Porque ya, con las series, es otra cosa: el principio, si lo hubo, quedó desdibujado por la sucesión vertiginosa de nuevas temporadas; y el final… ¿qué decir del final? El capítulo final es imposible. Siempre habrá una nueva temporada. Y cuando existe una conclusión (cfr. último capítulo de Lost), ésta es irrisoria; no aclara nada, sólo incita a recomenzar la serie desde cero, o seguir con una nueva.
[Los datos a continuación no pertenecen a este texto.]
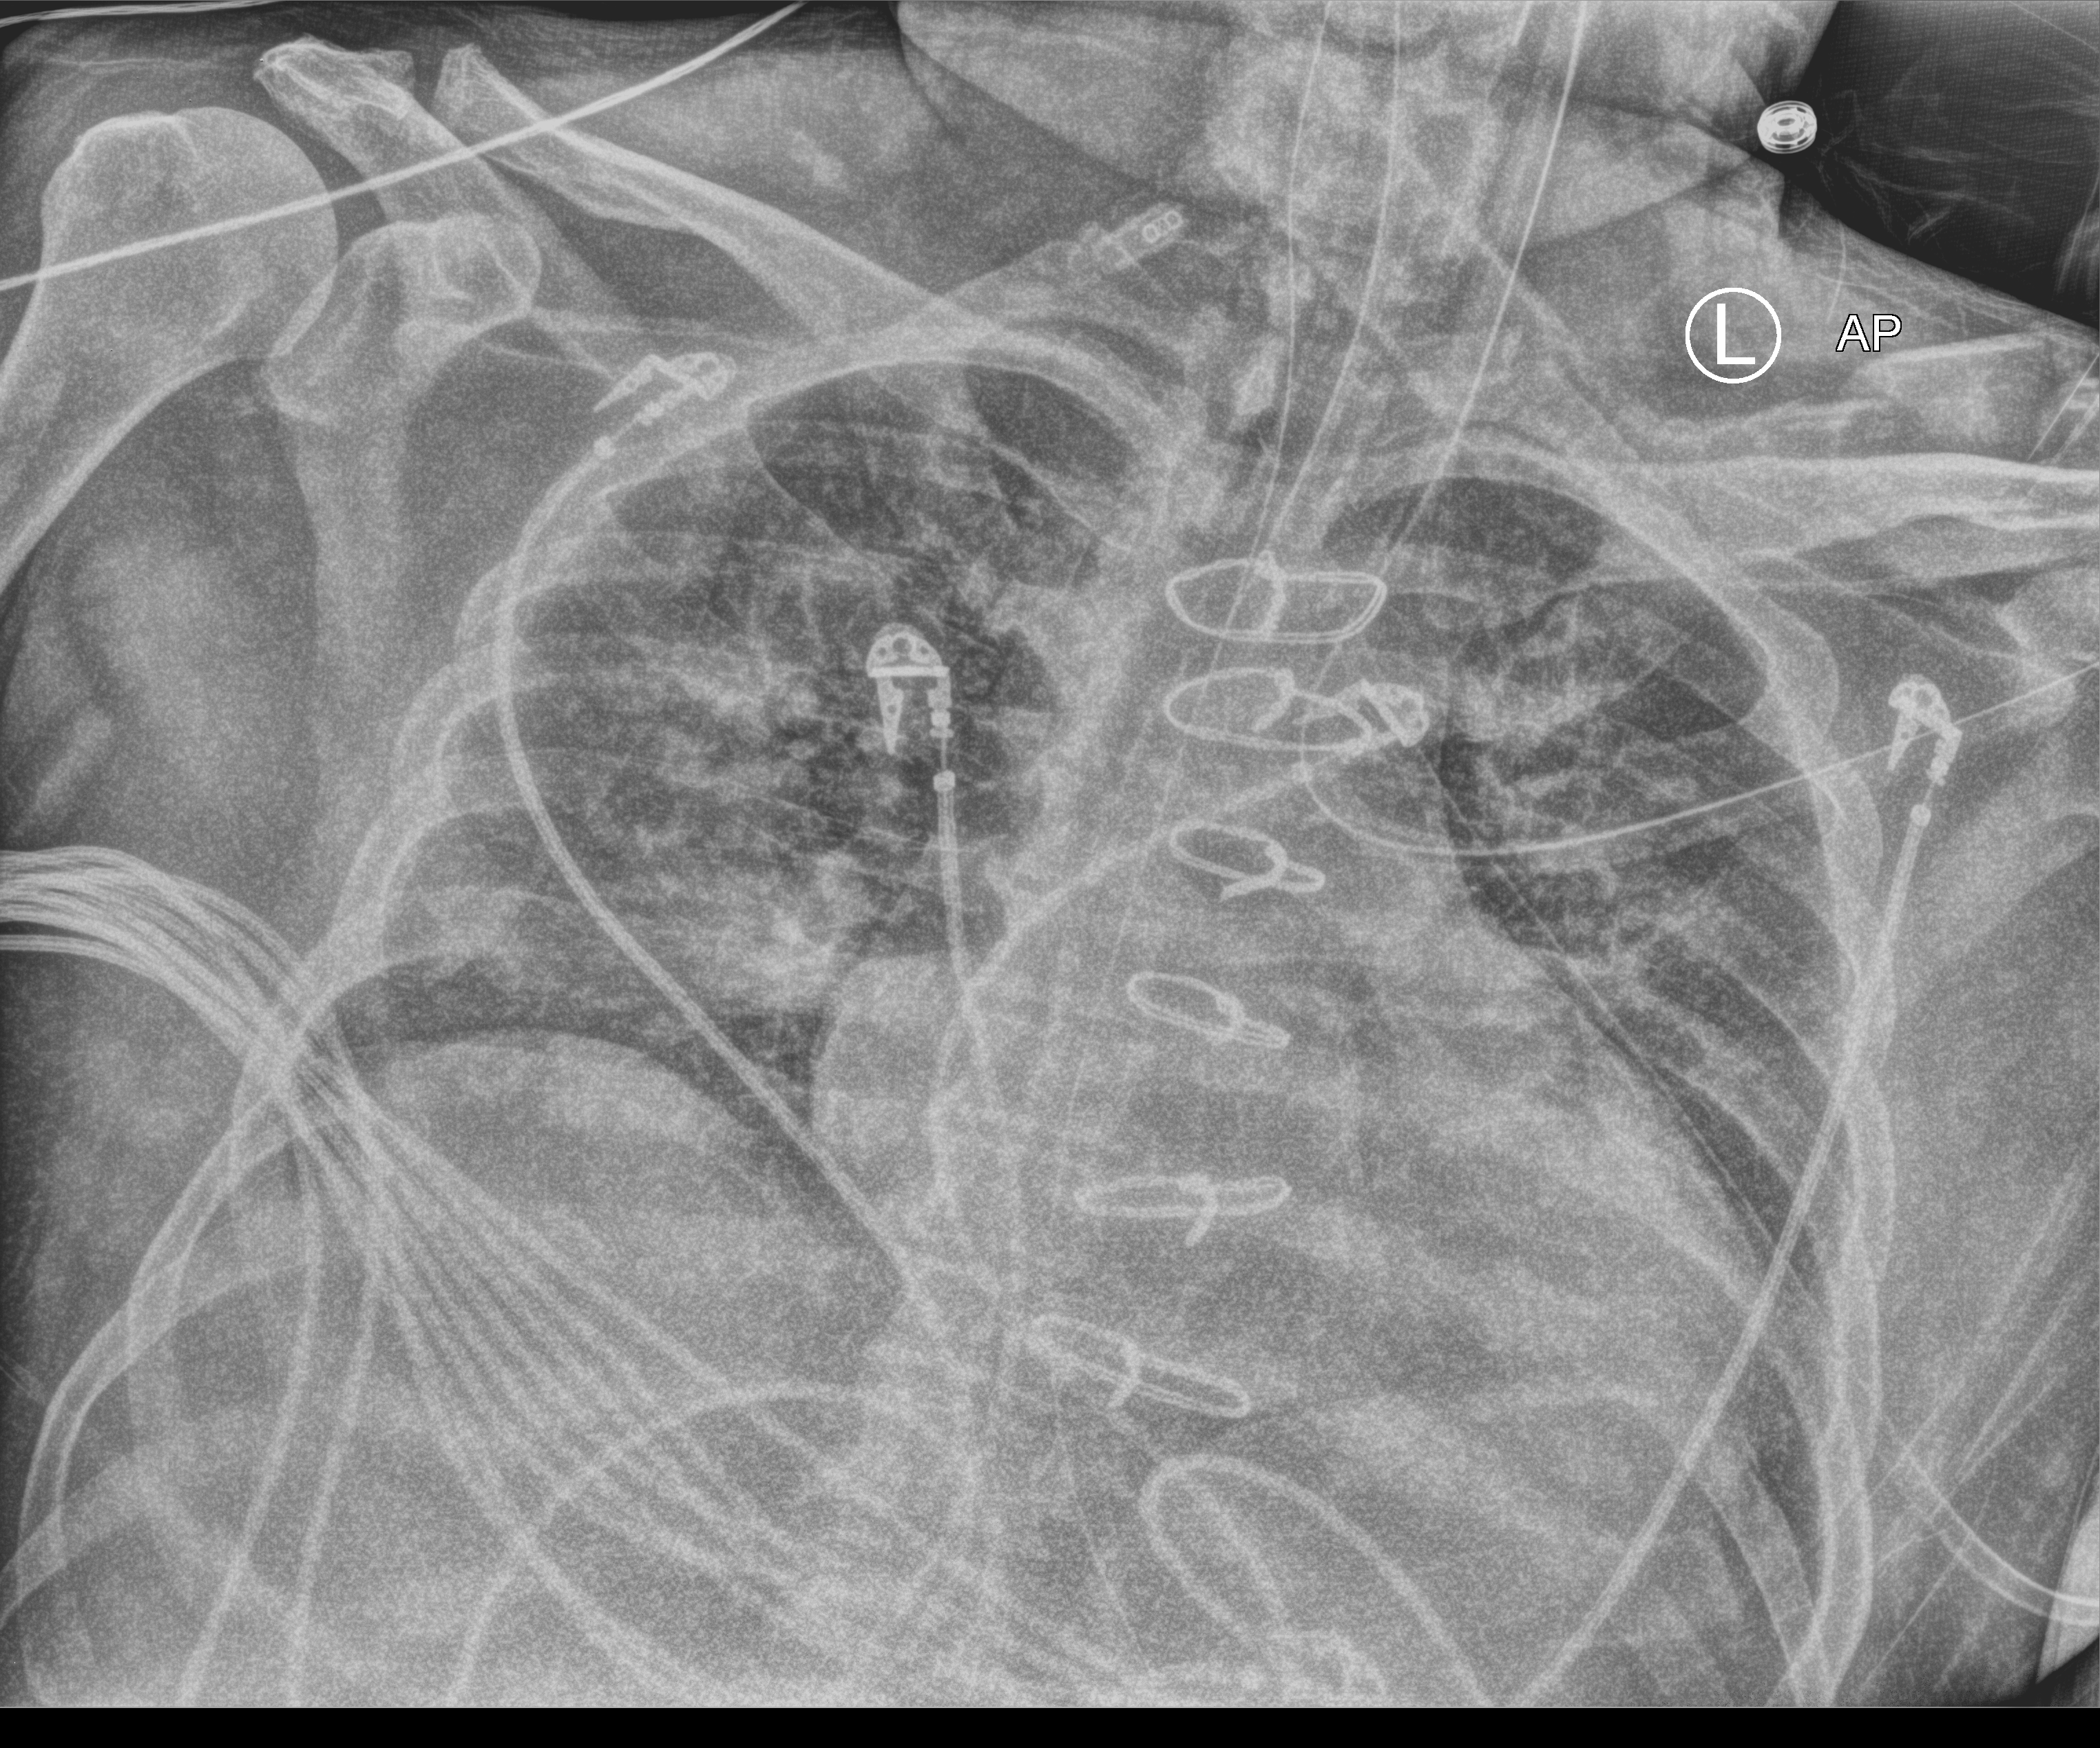
Portable chest radiograph; anteroposterior (AP) projection. Patient hospitalised with COVID-19, aged 18–59 years.
Admission-level facts for this patient (not findings on this image; timing relative to this image not recorded):
- mechanically ventilated during this hospital stay: yes
- admitted to intensive care during this hospital stay: yes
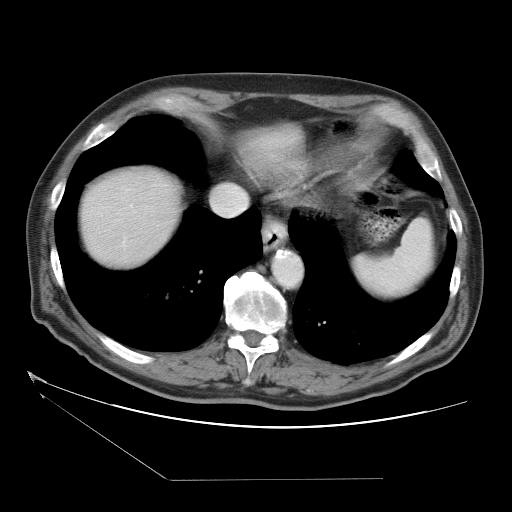
Contrast-enhanced abdominal CT (liver protocol), one axial slice; slice 32 of 38 in the series (ordered by position); reconstruction kernel STANDARD; one of 2 acquisitions stored at this slice position; soft-tissue window (W 400 / L 40 HU); 5 mm slice thickness; 512 × 512 image matrix, field of view 400 × 400 mm. Case-level facts recorded for this patient, not image findings: diagnosis: hepatocellular carcinoma (patient treated with transarterial chemoembolisation; whether this scan precedes or follows treatment is not stated here); TNM stage (as recorded): Stage-II; Child-Pugh class: A.
Outlined on this slice (semi-automatic segmentation, software-assisted and operator-edited):
- liver parenchyma outside the tumour (the mass and vessels are separate outlines, so this box may not span the whole liver): bounding box (x1, y1, x2, y2) in pixels: (80, 132, 294, 266)
- portal vein: (122, 236, 127, 248)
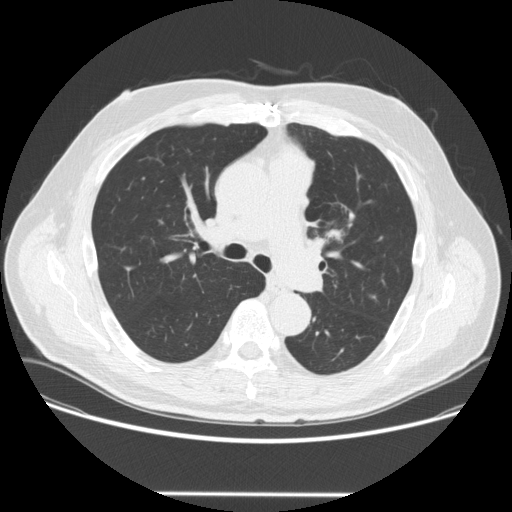
Low-dose screening chest CT, one axial slice; slice 166 of 253 in the series (ordered by position); lung window (W 1500 / L -600 HU); 2.5 mm slice thickness; 512 × 512 image matrix, field of view 400 × 400 mm.
Structures marked on this image (manually delineated by an expert):
- lesion 1 (tumor, upper lobe of left lung): bounding box [x1, y1, x2, y2] px = [329, 230, 341, 238]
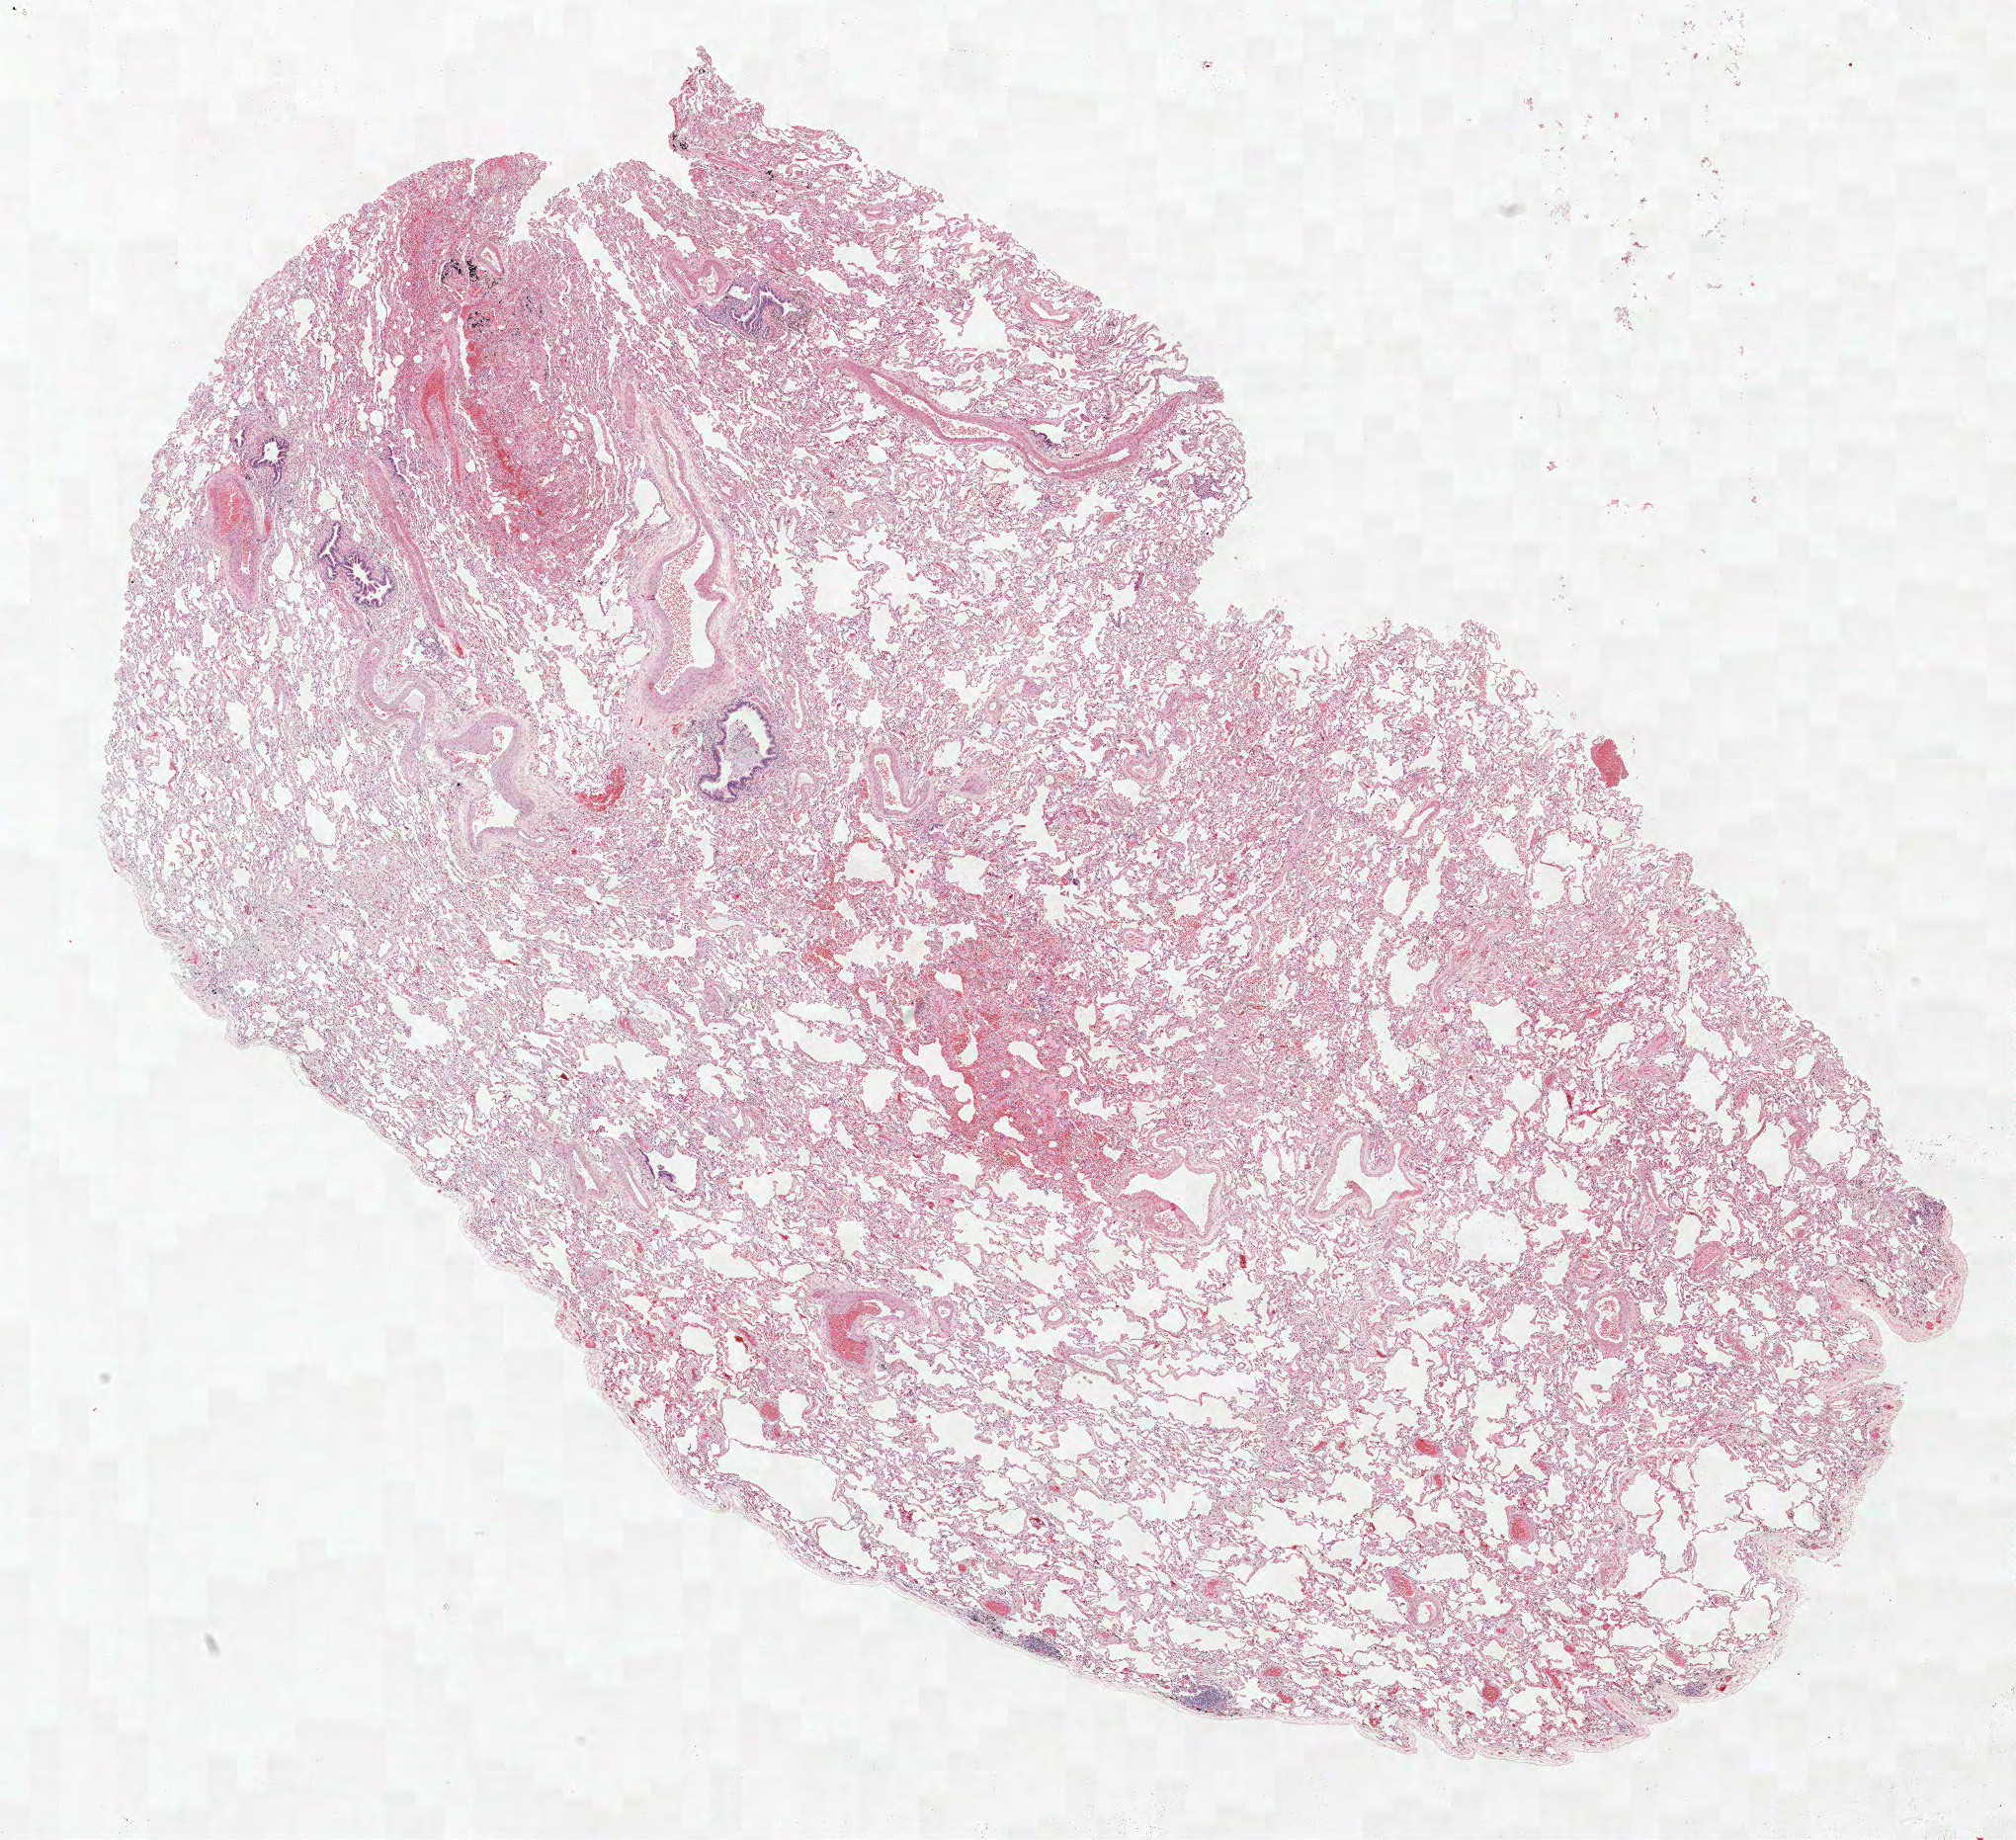
H&E whole-slide image — whole scanned area (about 16.3 x 14.9 mm, acquisition: 40x scan) shown as a low-resolution overview; formalin-fixed paraffin-embedded (FFPE) section; lung tissue. Female, age 55 at enrolment. Grade: well differentiated (G1).
Participant's lung-cancer diagnosis: Bronchiolo-alveolar adenocarcinoma, NOS (ICD-O-3 8250/3). Tumour size (pathology): 12 mm. Stage (AJCC 6th edition): IA. Primary tumour location (clinical record): right lower lobe.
Es el continuo de las series, que escapa al esquemita; es un terno vivir-el-momento; un carpe episodiem (aprovecha el episodio) que nos sustrae de la posible -pero no del todo segura- trama para mantenernos en el placer instantáneo que producen los derroteros de personajes cambiantes, las salidas originales, y los momentos de suspenso, drama, risa, indignación moral y conmiseración.
Mientras el arte contemporáneo se refugia en las series yanquis, se alimenta, crece, y se convierte, multiplicándose, en un monstruo purulento y perverso de siete caras; mientras esto se gesta en el tierno ceno de Sony, la comunidad del cine premia a una película muda, en blanco y negro, una historia de amor en el mundo del dance hall, el tap y el fox-trot. ¿¿Estamos todos locos??
A la “magia del cine” sobrevino el placer del continuo que producen las series. Como breves y adoradas joyas de la historia cinematográfica quedarán películas como El Padrino y Volver al futuro; clásicos que seguirán repitiendo su proyección, por temporadas, en el cine del barrio: un monumento a los caídos.